Find the output for the following code

rengaraj

rengaraj

@rengaraj-89Rrct Oct 7, 2024

Sir / madam,
My question is

Find the output for the following code

void main()
{
int i=7;
printf("%d",i++*i++);
}

Advance Thanks,
R.Rengaraj
{Java Certification Quiz}
{On this forum my 20th Question.}

Replies

Welcome, guest

Join CrazyEngineers to reply, ask questions, and participate in conversations.
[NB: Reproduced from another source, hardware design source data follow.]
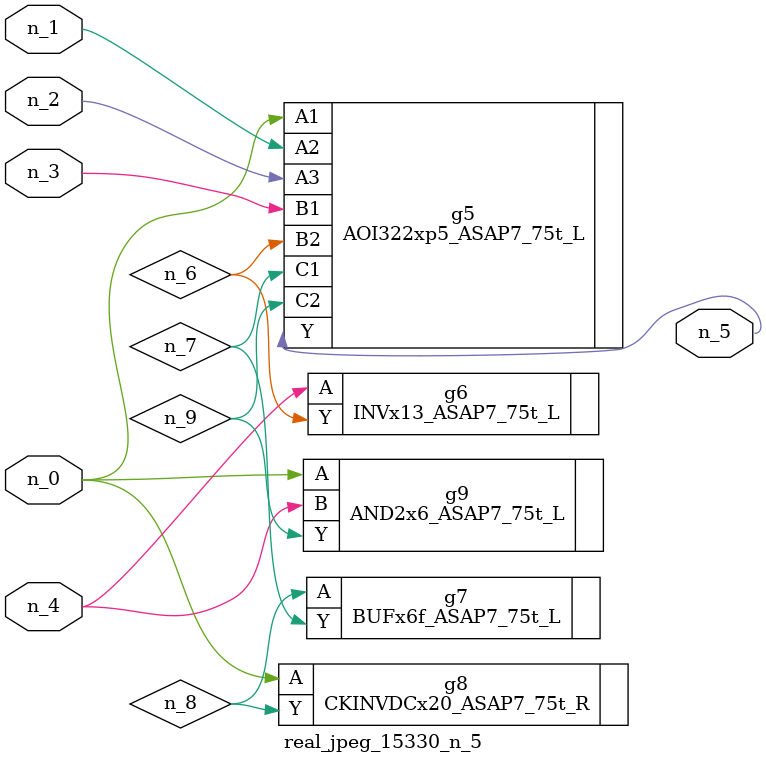
<source format=v>
module real_jpeg_15330_n_5 (n_4, n_0, n_1, n_2, n_3, n_5);

input n_4;
input n_0;
input n_1;
input n_2;
input n_3;

output n_5;

wire n_8;
wire n_6;
wire n_7;
wire n_9;

AOI322xp5_ASAP7_75t_L g5 ( 
.A1(n_0),
.A2(n_1),
.A3(n_2),
.B1(n_3),
.B2(n_6),
.C1(n_7),
.C2(n_9),
.Y(n_5)
);

CKINVDCx20_ASAP7_75t_R g8 ( 
.A(n_0),
.Y(n_8)
);

AND2x6_ASAP7_75t_L g9 ( 
.A(n_0),
.B(n_4),
.Y(n_9)
);

INVx13_ASAP7_75t_L g6 ( 
.A(n_4),
.Y(n_6)
);

BUFx6f_ASAP7_75t_L g7 ( 
.A(n_8),
.Y(n_7)
);


endmodule
</source>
CrazyEngineers powered by Jatra Community Platform

  • sarveshgupta

    sarveshgupta

    @sarveshgupta-txtmu5 Dec 11, 2009

    Is the answer 56?

  • rengaraj

    rengaraj

    @rengaraj-89Rrct Dec 11, 2009

    hi SarveshGupta,
    Your answer is right, but i am confused with the answer. Can you explain me the process ?
    R.Rengaraj

  • sarveshgupta

    sarveshgupta

    @sarveshgupta-txtmu5 Dec 11, 2009

    i++ means using post increment that is when we use it in any expression it uses the current value of that variable that is being carried forward from previous statement and then increment after compiler reads it so that any next time compiler reads the variable again it will read the incremented value

    now we are doing i++ * i++ this implies

    first time the value read is 7 which was the initial value of i and it gets incremented so for next operand i++ it takes the value 8 and after using 8 it increments it to 9

    since we are using them only till here we get the value as 7*8 =56
    if we try to print the value of i at the end of the program it will be 9

    void main()
    {
    int i=7;
    printf("%d \n",i++*i++);
    printf("%d",i);
    }

    will give the output as:

    56
    9
  • gaurav.bhorkar

    gaurav.bhorkar

    @gauravbhorkar-Pf9kZD Dec 11, 2009

    @sarvesh
    You explained it perfectly, buddy.

  • rengaraj

    rengaraj

    @rengaraj-89Rrct Dec 11, 2009

    sarveshguptai++ means using post increment that is when we use it in any expression it uses the current value of that variable that is being carried forward from previous statement and then increment after compiler reads it so that any next time compiler reads the variable again it will read the incremented value

    now we are doing i++ * i++ this implies

    first time the value read is 7 which was the initial value of i and it gets incremented so for next operand i++ it takes the value 8 and after using 8 it increments it to 9

    since we are using them only till here we get the value as 7*8 =56
    if we try to print the value of i at the end of the program it will be 9

    void main()
    {
    int i=7;
    printf("%d \n",i++*i++);
    printf("%d",i);
    }
    will give the output as:

    Dear sarveshgupta,
    Your answer is right, but you stated as 7*8 why i can be 8*7,
    bcoz, if execution is being handled from right to left.
    R.Rengaraj

  • gaurav.bhorkar

    gaurav.bhorkar

    @gauravbhorkar-Pf9kZD Dec 12, 2009

    rengarajDear sarveshgupta,
    Your answer is right, but you stated as 7*8 why i can be 8*7,
    bcoz, if execution is being handled from right to left.
    R.Rengaraj

    Good Point. In fact printf statement handles execution from right to left (in C).
    In this case it won't affect the answer in either case.

  • Sahithi Pallavi

    Sahithi Pallavi

    @sahithi-oJZaYj Dec 12, 2009

    @sarvesh : Very good explanation.!

    @rengaraj : Nice point..!

  • rengaraj

    rengaraj

    @rengaraj-89Rrct Dec 12, 2009

    Sir,
    Thanks to all of you. For your excellent co-operation.
    R.Rengaraj

  • sarveshgupta

    sarveshgupta

    @sarveshgupta-txtmu5 Dec 12, 2009

    Ya I am sorry for writing it that way but i actually meant 8 * 7 as I know printf reads from right to left

    I wrote it simply missing the order of writing

  • rengaraj

    rengaraj

    @rengaraj-89Rrct Dec 12, 2009

    No, Problem Sarveshgupta